━━━━━ Listed records

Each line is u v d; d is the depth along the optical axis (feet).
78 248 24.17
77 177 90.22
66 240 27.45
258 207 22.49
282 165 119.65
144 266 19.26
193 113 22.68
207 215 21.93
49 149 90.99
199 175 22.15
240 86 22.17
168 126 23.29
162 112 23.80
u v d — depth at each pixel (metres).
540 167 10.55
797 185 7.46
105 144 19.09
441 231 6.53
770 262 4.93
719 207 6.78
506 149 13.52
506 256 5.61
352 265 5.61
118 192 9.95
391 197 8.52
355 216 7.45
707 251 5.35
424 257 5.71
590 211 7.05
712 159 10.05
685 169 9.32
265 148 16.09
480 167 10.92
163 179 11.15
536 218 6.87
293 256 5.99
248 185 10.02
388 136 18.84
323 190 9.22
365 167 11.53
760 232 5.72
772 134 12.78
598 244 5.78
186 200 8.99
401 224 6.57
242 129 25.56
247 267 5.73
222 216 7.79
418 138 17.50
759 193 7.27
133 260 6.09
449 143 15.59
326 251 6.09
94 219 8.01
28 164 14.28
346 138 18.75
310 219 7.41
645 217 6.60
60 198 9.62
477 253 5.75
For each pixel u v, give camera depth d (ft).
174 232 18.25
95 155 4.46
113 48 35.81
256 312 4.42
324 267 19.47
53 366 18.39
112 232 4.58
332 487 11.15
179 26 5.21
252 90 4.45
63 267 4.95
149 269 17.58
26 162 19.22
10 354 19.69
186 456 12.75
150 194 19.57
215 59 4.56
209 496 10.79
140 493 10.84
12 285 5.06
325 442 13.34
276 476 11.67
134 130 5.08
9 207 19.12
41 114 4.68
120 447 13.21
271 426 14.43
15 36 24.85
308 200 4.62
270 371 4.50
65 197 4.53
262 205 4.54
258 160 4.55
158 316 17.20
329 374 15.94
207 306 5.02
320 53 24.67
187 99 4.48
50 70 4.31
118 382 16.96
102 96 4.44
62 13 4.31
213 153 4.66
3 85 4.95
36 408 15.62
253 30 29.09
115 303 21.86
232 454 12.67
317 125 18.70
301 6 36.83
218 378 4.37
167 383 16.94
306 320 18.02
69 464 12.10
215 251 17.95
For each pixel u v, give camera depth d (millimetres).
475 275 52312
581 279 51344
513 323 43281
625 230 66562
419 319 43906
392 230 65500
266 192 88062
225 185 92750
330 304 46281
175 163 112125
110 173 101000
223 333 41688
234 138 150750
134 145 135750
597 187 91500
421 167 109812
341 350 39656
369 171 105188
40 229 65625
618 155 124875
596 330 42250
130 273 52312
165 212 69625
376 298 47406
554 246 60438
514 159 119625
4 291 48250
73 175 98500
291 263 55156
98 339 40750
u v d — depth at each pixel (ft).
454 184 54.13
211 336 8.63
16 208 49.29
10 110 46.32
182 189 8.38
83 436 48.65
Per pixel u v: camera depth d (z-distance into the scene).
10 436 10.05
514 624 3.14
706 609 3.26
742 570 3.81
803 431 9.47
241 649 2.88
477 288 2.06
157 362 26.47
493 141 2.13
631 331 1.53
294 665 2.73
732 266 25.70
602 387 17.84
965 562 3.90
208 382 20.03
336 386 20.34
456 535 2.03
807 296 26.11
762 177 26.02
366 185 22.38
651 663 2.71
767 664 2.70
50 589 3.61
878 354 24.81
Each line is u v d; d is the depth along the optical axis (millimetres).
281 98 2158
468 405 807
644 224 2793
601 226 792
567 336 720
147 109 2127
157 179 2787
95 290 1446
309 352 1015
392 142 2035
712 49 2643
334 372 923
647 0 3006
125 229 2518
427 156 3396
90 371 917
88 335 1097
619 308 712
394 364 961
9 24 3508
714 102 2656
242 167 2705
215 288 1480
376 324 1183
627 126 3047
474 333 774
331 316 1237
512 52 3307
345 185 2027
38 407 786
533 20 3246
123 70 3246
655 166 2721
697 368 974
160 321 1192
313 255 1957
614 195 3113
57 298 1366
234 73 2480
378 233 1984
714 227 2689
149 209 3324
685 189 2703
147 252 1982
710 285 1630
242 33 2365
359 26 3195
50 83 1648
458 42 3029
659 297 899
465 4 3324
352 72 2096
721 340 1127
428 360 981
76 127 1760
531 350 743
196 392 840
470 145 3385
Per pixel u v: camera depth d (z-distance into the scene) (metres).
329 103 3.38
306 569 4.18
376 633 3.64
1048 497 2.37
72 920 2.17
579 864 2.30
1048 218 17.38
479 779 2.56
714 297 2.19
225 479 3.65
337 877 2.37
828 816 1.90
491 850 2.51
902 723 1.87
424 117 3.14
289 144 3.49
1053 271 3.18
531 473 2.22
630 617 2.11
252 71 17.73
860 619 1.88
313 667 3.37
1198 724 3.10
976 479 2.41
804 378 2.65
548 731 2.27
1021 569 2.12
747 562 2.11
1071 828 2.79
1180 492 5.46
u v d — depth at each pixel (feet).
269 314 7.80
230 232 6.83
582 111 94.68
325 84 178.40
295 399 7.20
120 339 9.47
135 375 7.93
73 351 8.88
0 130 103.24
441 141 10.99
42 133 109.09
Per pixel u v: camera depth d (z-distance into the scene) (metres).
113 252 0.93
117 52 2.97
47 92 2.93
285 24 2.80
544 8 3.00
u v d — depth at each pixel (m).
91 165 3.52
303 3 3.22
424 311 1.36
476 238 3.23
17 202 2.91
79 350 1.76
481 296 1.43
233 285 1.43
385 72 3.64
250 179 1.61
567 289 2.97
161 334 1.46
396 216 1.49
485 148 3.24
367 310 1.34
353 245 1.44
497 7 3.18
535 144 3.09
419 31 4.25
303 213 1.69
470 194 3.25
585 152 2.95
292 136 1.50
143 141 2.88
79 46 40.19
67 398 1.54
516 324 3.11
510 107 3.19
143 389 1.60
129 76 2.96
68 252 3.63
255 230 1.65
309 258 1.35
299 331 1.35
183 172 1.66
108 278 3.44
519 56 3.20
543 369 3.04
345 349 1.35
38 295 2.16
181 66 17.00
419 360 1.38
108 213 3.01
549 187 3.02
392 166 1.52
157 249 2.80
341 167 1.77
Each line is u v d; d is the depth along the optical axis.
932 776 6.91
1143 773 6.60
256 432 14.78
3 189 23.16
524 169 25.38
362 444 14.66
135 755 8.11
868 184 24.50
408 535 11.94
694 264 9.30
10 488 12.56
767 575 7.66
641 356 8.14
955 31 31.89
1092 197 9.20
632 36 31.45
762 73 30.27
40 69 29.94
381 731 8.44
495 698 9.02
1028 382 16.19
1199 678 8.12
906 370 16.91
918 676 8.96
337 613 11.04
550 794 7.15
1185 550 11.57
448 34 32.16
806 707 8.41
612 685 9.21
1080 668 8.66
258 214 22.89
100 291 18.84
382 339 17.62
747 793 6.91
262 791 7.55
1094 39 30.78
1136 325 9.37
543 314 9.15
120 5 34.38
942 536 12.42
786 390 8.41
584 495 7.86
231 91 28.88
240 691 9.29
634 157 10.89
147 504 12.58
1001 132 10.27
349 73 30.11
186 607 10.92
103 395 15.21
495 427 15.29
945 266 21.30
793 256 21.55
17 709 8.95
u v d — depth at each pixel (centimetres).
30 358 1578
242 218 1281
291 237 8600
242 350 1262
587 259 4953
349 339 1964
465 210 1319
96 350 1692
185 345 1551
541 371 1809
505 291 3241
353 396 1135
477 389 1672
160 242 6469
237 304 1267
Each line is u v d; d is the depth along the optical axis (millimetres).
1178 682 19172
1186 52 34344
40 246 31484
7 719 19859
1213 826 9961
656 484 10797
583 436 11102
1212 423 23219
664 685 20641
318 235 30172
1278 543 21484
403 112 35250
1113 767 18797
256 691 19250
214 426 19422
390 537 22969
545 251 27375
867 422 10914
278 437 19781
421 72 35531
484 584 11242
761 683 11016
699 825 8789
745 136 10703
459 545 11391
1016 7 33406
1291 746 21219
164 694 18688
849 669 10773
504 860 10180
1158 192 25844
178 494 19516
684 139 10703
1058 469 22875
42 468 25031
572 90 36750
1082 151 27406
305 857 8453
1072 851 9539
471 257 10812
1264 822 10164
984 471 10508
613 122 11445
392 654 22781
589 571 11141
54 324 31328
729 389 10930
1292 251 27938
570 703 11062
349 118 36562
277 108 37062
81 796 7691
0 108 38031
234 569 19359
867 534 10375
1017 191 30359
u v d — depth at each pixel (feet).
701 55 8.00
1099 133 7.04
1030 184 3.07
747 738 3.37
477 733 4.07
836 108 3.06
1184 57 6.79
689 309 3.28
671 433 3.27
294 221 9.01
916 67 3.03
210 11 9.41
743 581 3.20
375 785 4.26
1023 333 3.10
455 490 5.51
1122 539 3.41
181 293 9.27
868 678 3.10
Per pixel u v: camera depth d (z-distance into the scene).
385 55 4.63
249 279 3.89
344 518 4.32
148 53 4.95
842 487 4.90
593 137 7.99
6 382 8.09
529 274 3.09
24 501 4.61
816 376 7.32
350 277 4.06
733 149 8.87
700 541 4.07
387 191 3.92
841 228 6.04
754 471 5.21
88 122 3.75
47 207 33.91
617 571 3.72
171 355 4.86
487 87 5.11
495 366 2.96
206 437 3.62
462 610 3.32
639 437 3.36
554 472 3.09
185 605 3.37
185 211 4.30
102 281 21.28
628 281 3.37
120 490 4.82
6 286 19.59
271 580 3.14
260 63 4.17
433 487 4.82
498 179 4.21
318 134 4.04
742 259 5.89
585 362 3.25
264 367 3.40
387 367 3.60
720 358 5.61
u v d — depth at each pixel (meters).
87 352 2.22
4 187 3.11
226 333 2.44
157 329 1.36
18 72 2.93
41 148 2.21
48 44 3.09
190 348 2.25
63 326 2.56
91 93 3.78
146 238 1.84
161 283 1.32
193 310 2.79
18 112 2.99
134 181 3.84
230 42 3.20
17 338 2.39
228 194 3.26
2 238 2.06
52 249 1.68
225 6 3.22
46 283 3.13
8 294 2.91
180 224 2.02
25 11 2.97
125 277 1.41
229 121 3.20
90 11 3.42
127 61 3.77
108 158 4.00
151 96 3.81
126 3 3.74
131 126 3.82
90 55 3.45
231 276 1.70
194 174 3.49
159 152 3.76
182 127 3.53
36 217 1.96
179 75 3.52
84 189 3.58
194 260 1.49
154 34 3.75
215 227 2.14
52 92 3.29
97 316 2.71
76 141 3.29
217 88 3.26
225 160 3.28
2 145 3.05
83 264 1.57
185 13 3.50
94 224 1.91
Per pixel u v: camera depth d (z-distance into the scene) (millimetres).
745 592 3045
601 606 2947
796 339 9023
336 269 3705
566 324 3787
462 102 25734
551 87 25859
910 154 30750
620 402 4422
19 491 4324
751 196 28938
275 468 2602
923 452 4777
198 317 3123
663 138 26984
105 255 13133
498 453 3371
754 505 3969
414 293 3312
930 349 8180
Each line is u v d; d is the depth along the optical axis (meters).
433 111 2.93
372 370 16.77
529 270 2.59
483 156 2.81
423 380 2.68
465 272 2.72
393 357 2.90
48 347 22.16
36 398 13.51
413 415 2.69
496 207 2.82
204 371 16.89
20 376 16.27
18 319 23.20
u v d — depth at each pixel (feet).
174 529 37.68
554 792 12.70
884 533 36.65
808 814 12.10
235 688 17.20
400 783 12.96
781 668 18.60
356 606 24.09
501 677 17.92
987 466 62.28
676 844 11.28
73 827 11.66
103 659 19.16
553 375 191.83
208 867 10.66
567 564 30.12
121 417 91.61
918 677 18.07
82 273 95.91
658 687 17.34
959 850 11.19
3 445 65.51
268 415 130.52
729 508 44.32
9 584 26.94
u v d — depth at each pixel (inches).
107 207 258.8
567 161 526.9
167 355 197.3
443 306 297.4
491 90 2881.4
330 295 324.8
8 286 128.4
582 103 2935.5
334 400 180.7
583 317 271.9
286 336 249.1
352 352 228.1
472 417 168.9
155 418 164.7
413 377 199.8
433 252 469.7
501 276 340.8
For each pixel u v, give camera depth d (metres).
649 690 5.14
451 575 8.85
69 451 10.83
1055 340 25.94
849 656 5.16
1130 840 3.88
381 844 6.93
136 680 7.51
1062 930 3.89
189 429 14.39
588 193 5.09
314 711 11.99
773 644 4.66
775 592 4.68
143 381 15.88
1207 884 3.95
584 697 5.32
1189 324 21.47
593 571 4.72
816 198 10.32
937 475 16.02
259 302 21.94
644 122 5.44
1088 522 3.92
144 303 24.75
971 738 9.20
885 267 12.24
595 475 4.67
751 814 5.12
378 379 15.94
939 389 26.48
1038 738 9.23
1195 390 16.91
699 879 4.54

━━━━━━━━━━

- What needs to be done: In the listing above, find the line containing "455 490 5.51" and the line containing "387 191 3.92". Output them and every line between, exactly, and nothing else.

- Answer to the exercise:
455 490 5.51
1122 539 3.41
181 293 9.27
868 678 3.10
Per pixel u v: camera depth d (z-distance into the scene).
385 55 4.63
249 279 3.89
344 518 4.32
148 53 4.95
842 487 4.90
593 137 7.99
6 382 8.09
529 274 3.09
24 501 4.61
816 376 7.32
350 277 4.06
733 149 8.87
700 541 4.07
387 191 3.92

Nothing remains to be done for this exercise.